■ 文書の抜粋
##############################
いまをときめく芸人たち……周囲から一目置かれる存在になった彼らにも、かつて「こんなふうになりたい!」という憧れの存在があったはず。そんな売れっ子たちに、芸人を志したきっかけや憧れた芸人、そして芸人になるまでの道のりなどを語ってもらうインタビューシリーズ『あなたは誰に憧れ芸人に?』。今回は、『キングオブコント2022』王者、摩訶不思議なコントで別世界へいざなってくれる、ビスケットブラザーズ(きん、原田泰雅)の登場です!
TSUTAYAの棚の端から端まで
――まず、おふたりは誰に憧れて芸人になろうと思ったのでしょう?
原田 子どものころは母親の影響が大きくて、最初の憧れは映画『ネバーエンディング・ストーリー』(1984年)とか、そっちかもしれないです。あと、漫画家にも憧れていて、藤田和日郎さんの『からくりサーカス』とか好きでした。そこに乗っかって、『笑う犬の冒険』(1999~2001年、フジテレビ系)……。
だから、ざっくりと「このお笑い芸人さんに憧れて」というよりは、いろんなものを見ては憧れて、「ビッグになりたい」と思っていました。それで最終的に、高校生のときに千原兄弟さんのDVD『プロペラを止めた、僕の声を聞くために。』を見て、「お笑い、やってみようかな」に着地しました。だから、ブレブレかもしれないです(笑)。
——いろいろな刺激から、原田さんのセンスが育まれていったんですね。NSC(吉本総合芸能学院)大阪校33期に入学した動機はなんですか?
##############################
■ 入力データ
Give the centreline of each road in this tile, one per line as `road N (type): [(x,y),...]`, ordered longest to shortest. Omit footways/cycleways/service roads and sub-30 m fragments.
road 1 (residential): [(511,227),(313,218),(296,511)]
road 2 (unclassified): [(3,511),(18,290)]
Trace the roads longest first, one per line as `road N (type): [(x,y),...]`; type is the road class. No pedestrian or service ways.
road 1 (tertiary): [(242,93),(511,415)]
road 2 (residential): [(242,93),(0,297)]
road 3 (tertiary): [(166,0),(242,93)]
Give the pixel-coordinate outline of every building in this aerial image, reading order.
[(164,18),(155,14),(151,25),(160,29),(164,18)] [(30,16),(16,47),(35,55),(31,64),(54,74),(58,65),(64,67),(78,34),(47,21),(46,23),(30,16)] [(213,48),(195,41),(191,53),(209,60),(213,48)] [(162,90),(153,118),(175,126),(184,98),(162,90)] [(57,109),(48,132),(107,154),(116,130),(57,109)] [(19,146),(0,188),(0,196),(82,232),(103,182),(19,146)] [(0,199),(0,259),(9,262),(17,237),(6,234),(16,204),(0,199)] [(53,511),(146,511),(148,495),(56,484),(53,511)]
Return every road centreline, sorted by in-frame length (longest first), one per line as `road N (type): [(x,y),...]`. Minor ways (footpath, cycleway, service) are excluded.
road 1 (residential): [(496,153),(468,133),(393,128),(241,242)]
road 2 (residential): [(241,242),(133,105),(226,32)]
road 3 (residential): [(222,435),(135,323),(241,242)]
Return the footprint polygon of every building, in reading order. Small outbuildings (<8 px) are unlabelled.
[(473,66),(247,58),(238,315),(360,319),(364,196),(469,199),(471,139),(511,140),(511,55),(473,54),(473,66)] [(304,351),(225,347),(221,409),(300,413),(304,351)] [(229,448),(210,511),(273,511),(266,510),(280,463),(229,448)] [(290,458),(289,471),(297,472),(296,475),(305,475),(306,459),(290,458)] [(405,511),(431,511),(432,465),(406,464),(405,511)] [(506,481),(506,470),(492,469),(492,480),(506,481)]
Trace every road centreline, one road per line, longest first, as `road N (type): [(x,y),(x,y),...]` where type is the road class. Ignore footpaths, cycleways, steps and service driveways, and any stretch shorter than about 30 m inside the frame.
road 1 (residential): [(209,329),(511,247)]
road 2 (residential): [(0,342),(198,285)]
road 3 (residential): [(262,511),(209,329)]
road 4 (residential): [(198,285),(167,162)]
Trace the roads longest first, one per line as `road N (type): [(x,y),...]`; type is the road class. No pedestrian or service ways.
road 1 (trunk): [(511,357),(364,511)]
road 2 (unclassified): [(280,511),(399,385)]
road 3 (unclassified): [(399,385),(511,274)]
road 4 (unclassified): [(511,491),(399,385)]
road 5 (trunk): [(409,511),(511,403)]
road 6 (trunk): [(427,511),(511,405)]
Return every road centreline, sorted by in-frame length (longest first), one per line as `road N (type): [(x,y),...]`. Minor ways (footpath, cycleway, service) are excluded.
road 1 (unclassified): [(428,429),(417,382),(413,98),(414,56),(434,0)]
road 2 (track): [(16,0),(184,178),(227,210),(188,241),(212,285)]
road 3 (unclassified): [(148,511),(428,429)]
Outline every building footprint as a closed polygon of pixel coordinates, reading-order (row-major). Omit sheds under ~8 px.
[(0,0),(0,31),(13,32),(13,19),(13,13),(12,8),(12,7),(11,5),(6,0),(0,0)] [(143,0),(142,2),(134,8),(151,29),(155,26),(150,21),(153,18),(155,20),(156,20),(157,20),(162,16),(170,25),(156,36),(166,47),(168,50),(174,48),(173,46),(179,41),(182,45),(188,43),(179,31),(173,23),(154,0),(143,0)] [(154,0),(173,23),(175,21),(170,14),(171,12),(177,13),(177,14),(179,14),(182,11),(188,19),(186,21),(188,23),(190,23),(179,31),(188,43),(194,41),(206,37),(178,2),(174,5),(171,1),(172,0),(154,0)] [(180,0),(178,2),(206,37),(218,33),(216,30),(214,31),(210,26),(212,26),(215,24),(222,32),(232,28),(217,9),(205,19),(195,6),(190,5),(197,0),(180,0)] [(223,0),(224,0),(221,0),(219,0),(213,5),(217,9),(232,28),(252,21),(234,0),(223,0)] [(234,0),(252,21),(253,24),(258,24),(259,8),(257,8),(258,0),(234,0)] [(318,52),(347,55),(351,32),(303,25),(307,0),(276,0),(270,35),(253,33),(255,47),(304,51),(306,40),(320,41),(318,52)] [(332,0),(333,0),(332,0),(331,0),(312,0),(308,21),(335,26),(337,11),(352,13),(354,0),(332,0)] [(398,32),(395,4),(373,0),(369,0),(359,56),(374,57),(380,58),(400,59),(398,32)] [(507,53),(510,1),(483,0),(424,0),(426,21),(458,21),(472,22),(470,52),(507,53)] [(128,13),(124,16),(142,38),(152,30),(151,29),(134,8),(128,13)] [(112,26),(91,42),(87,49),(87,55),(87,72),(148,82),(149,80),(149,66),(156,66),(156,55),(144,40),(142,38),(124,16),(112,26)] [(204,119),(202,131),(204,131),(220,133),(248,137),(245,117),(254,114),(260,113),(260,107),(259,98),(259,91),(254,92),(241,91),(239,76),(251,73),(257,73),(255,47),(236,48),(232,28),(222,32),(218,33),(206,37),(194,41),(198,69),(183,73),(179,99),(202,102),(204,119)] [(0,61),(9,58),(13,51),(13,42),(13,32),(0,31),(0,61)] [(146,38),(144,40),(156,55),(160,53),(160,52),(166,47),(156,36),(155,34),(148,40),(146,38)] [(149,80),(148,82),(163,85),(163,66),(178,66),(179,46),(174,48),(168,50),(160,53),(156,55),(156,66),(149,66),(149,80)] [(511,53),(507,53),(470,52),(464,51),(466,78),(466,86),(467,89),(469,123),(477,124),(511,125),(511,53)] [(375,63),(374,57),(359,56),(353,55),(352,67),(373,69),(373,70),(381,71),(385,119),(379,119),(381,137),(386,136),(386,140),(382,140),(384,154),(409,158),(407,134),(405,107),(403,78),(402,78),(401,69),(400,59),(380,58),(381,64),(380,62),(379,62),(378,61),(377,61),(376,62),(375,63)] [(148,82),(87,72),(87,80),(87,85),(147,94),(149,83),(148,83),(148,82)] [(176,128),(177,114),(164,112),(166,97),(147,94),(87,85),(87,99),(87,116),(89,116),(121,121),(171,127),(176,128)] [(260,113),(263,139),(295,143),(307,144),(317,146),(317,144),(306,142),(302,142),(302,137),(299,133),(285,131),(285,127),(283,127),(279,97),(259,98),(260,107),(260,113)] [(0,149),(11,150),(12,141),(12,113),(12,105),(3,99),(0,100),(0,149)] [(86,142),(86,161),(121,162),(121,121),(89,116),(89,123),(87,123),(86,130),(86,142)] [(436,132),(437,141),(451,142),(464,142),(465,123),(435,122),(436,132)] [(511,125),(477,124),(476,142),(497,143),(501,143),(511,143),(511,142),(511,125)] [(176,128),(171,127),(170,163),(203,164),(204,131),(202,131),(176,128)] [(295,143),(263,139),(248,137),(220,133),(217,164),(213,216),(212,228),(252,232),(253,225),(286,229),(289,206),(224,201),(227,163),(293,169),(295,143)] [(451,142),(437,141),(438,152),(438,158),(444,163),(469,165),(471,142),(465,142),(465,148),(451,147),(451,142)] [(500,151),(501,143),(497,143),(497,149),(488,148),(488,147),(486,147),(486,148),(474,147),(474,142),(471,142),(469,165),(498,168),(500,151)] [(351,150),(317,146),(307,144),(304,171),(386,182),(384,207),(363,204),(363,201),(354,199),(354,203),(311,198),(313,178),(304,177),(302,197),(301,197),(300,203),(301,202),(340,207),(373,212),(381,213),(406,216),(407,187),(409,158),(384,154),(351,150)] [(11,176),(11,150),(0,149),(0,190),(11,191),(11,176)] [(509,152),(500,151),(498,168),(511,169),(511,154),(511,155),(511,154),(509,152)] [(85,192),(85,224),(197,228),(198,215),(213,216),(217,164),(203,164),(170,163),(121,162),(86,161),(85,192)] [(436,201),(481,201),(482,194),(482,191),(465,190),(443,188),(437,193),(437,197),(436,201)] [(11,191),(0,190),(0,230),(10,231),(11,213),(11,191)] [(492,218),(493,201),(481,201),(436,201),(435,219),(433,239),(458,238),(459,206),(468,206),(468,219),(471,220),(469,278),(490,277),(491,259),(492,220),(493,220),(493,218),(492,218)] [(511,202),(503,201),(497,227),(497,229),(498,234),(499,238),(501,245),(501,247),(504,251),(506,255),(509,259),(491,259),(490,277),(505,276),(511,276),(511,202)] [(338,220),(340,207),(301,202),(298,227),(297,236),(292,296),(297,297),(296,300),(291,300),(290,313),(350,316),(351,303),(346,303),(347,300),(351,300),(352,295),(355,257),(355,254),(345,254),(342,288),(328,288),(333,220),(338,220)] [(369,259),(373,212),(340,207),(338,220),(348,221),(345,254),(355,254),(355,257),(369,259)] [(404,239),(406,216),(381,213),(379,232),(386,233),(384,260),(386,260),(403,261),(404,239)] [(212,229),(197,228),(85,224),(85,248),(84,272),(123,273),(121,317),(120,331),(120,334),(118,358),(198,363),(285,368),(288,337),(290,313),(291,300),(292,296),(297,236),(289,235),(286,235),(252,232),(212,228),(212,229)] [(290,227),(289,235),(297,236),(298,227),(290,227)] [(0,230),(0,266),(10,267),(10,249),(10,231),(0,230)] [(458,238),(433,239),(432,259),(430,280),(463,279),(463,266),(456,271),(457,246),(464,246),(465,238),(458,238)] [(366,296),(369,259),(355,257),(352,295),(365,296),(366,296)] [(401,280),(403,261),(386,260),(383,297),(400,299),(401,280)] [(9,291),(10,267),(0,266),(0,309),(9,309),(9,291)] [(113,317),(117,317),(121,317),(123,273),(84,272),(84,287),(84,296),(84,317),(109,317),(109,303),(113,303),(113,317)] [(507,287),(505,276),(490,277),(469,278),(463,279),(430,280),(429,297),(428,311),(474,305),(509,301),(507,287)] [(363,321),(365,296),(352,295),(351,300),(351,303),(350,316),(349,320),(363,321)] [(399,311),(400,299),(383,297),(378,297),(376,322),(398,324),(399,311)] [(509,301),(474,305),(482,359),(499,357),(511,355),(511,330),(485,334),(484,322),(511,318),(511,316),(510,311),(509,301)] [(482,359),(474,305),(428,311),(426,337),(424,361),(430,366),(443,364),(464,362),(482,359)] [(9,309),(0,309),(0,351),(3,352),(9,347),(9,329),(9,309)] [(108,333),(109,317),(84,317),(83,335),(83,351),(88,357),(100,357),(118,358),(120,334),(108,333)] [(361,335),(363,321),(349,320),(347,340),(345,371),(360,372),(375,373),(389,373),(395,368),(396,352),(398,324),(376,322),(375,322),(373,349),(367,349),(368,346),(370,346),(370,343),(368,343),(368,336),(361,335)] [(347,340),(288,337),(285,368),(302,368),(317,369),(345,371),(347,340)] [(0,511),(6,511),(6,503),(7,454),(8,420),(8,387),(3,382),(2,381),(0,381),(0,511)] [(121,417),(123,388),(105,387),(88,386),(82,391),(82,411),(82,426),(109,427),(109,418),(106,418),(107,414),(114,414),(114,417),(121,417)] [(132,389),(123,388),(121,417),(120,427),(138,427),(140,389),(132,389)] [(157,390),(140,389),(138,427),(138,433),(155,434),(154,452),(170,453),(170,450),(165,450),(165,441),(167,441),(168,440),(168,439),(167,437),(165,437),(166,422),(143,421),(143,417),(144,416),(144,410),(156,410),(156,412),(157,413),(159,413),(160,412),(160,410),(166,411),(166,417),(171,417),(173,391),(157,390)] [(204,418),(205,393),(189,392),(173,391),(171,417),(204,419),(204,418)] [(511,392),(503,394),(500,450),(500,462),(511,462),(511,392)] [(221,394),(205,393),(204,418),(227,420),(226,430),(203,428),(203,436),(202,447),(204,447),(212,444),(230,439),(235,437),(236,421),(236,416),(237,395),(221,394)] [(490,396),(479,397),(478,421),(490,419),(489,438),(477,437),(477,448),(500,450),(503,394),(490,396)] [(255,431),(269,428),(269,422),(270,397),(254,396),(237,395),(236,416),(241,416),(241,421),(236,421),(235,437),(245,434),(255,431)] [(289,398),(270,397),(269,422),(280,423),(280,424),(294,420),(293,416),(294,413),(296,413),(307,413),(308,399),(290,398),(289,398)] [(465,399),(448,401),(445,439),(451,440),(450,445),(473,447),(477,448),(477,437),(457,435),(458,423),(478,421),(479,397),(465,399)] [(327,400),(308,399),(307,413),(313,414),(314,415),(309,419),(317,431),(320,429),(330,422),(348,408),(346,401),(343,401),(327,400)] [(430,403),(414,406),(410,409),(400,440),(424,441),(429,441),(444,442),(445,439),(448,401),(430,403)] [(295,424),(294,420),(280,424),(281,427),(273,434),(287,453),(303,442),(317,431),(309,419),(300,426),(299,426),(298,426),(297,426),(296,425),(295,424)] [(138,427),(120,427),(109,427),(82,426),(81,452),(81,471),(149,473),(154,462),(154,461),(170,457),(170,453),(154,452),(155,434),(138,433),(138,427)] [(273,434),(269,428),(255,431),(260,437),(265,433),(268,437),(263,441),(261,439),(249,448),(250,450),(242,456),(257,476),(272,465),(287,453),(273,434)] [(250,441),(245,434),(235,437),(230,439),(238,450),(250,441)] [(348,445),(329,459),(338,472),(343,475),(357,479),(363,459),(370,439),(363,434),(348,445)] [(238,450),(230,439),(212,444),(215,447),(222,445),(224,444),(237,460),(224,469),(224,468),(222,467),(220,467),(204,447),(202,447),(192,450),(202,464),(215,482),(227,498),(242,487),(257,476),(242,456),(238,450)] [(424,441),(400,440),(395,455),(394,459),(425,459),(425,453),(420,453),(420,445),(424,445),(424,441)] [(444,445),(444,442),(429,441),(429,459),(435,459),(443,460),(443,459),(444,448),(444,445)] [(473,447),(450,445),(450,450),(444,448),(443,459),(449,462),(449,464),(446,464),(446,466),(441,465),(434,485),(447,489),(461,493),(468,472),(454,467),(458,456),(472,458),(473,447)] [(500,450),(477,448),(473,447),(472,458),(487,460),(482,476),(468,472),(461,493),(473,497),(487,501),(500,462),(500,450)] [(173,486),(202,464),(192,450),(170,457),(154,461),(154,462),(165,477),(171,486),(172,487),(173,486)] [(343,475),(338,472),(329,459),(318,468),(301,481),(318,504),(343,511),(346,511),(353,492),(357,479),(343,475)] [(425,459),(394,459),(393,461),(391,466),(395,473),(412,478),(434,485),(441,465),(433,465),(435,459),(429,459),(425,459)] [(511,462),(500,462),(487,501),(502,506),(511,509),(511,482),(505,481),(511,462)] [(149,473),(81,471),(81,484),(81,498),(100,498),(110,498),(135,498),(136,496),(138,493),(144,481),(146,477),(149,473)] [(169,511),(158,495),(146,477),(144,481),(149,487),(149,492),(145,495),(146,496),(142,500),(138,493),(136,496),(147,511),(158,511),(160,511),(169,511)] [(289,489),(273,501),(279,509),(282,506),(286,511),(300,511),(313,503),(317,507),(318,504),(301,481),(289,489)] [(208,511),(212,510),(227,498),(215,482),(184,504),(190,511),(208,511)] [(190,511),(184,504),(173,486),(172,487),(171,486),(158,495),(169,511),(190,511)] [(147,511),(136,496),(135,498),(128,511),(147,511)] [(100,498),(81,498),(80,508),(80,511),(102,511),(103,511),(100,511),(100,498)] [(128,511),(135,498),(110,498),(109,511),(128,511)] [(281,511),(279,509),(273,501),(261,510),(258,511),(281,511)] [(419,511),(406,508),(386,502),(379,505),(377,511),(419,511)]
##############################
■ 課題一覧
[1] インタビュー記事のうち、「原田 子どものころは母親の影」を含む箇所から書き始め、「に入学した動機はなんですか?」の後で止めて、その範囲をそのまま書き写すこと。
[2] リストの冒頭から「road 2 (residential): [(242,93),(0,297)]」を含む行までを、空行を除き、「番号」と「内容」の2列からなるMarkdownの表に書き換えてください。
インタビュー記事とリストは互いに無関係である。

■ 解答一覧
[1]
原田 子どものころは母親の影響が大きくて、最初の憧れは映画『ネバーエンディング・ストーリー』(1984年)とか、そっちかもしれないです。あと、漫画家にも憧れていて、藤田和日郎さんの『からくりサーカス』とか好きでした。そこに乗っかって、『笑う犬の冒険』(1999~2001年、フジテレビ系)……。
だから、ざっくりと「このお笑い芸人さんに憧れて」というよりは、いろんなものを見ては憧れて、「ビッグになりたい」と思っていました。それで最終的に、高校生のときに千原兄弟さんのDVD『プロペラを止めた、僕の声を聞くために。』を見て、「お笑い、やってみようかな」に着地しました。だから、ブレブレかもしれないです(笑)。
——いろいろな刺激から、原田さんのセンスが育まれていったんですね。NSC(吉本総合芸能学院)大阪校33期に入学した動機はなんですか?

[2]
| 番号 | 内容 |
|---|---|
| 1 | Give the centreline of each road in this tile, one per line as `road N (type): [(x,y),...]`, ordered longest to shortest. Omit footways/cycleways/service roads and sub-30 m fragments. |
| 2 | road 1 (residential): [(511,227),(313,218),(296,511)] |
| 3 | road 2 (unclassified): [(3,511),(18,290)] |
| 4 | Trace the roads longest first, one per line as `road N (type): [(x,y),...]`; type is the road class. No pedestrian or service ways. |
| 5 | road 1 (tertiary): [(242,93),(511,415)] |
| 6 | road 2 (residential): [(242,93),(0,297)] |